In 1964 and 1966, Walt Whitman High School hosted the 2nd and 4th annual NYSPHSAA state wrestling tournaments. The event didn't return to Long Island again until Nassau Veterans Memorial Coliseum hosted it in 2006. They won the State Championship for soccer in 2015.

==Athletic championships==
- Football 1974 Suffolk County Conference AAA Champions defeating Huntington 32-30 in final, Rutger's Cup Champions (awarded). 1984 Suffolk County Division 1 Champions defeating Sachem 17–14 in the championship (This was as far as the team could have gone in those two seasons. The Long Island Football Championships were not instituted until 1992).
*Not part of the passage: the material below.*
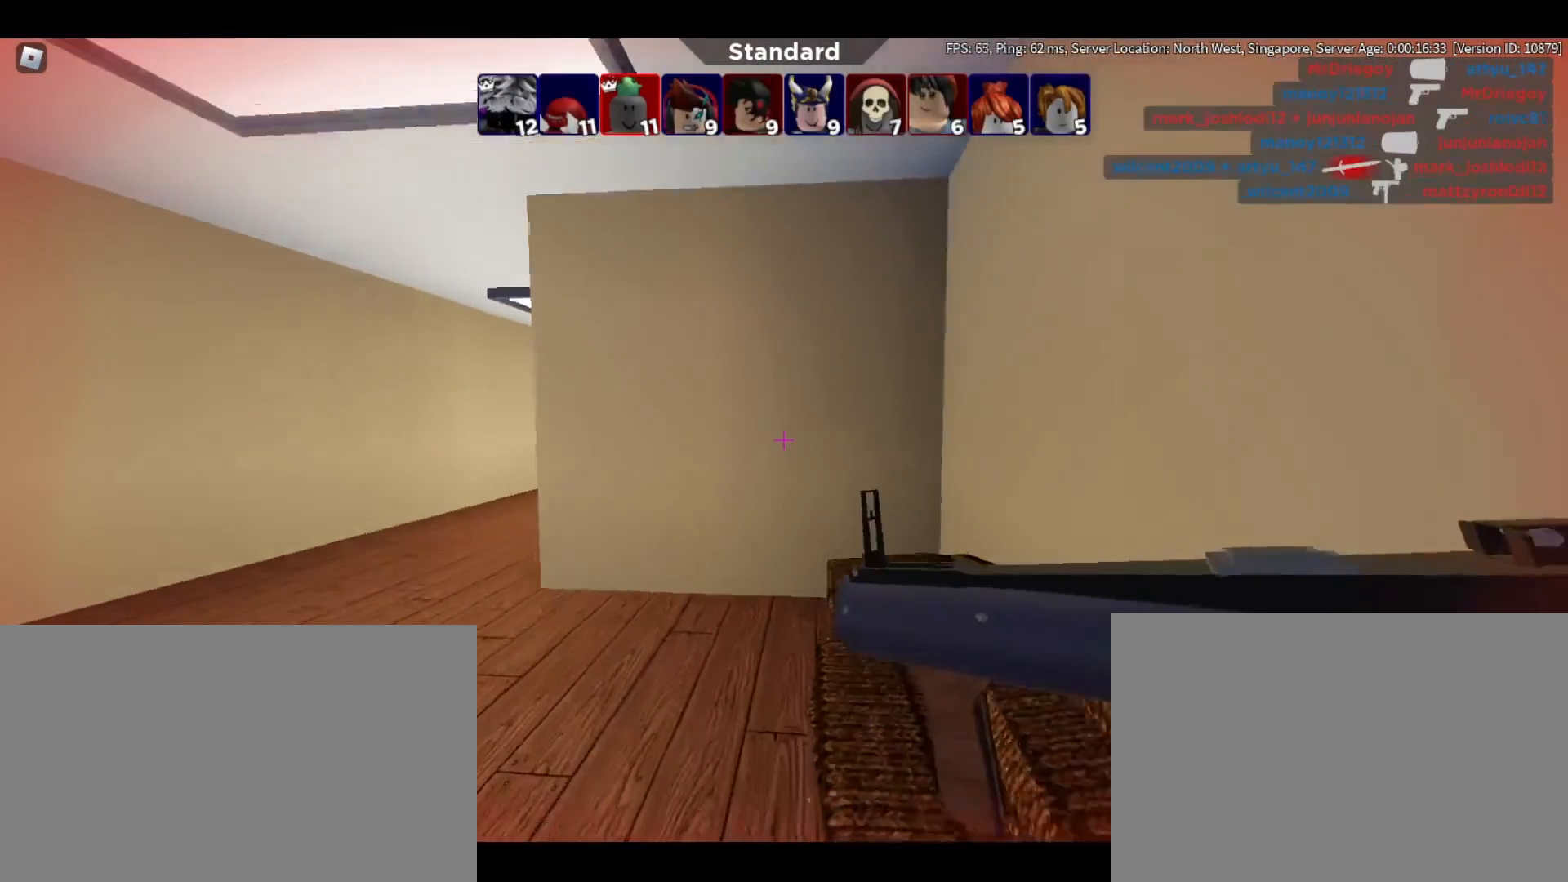
{"keys": ["a"], "mouse": [], "events": [[183, "w", "down"], [283, "a", "down"], [433, "w", "up"]]}
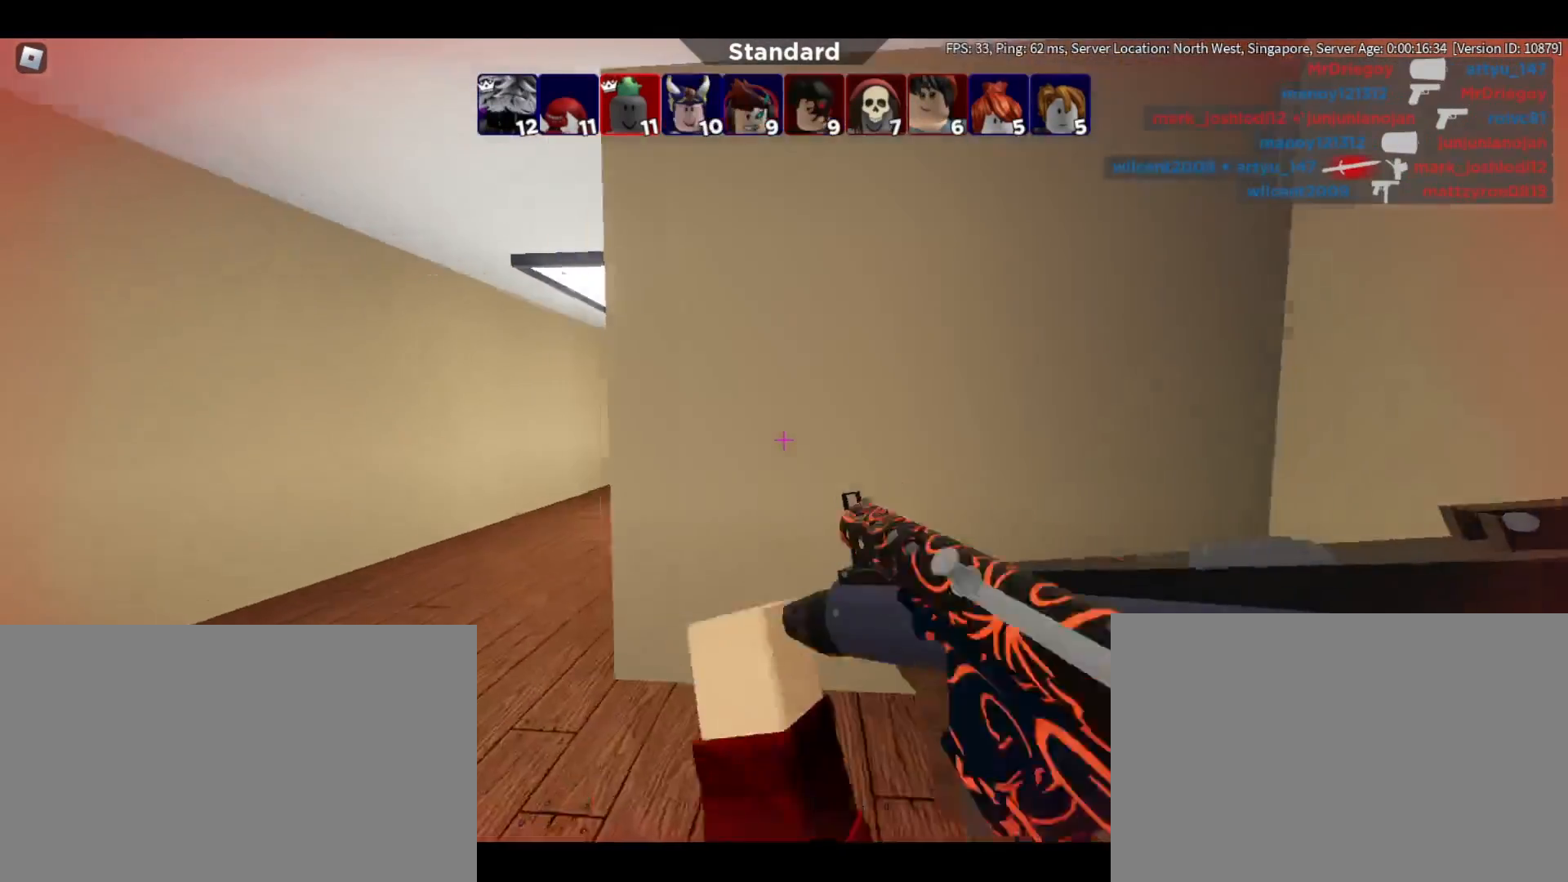
{"keys": [], "mouse": [], "events": [[250, "a", "up"]]}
Whitman won the Suffolk County championship in 2021, dominating the regular season with an undefeated season, before losing to Massapequa in the Division 1 title game.
- Baseball 1975, 1976 Long Island Champions
- Cross Country 1975 New York State Champion
- Cross Country 2008 Section XI Suffolk County Champions (Class AA)
- Girls Varsity Basketball had a long playoff run in 2013, before falling to Sachem East in the Suffolk County Class AA championship.
- Boys Varsity Soccer won the New York State championship in 2015 after winning both Suffolk County and Long Island.
- Indoor Color Guard, 2017 National Champions.
- Girls Soccer 1985, 1986 and 1992 New York State Champions At one point in the year 2000, the Wildcats were ranked number one in the country.
- Tennis 2011 unseeded Brandon Stone wins Suffolk County title 5-7, 7-6(5), 7-5 over Jeremy Dubin of South Hampton.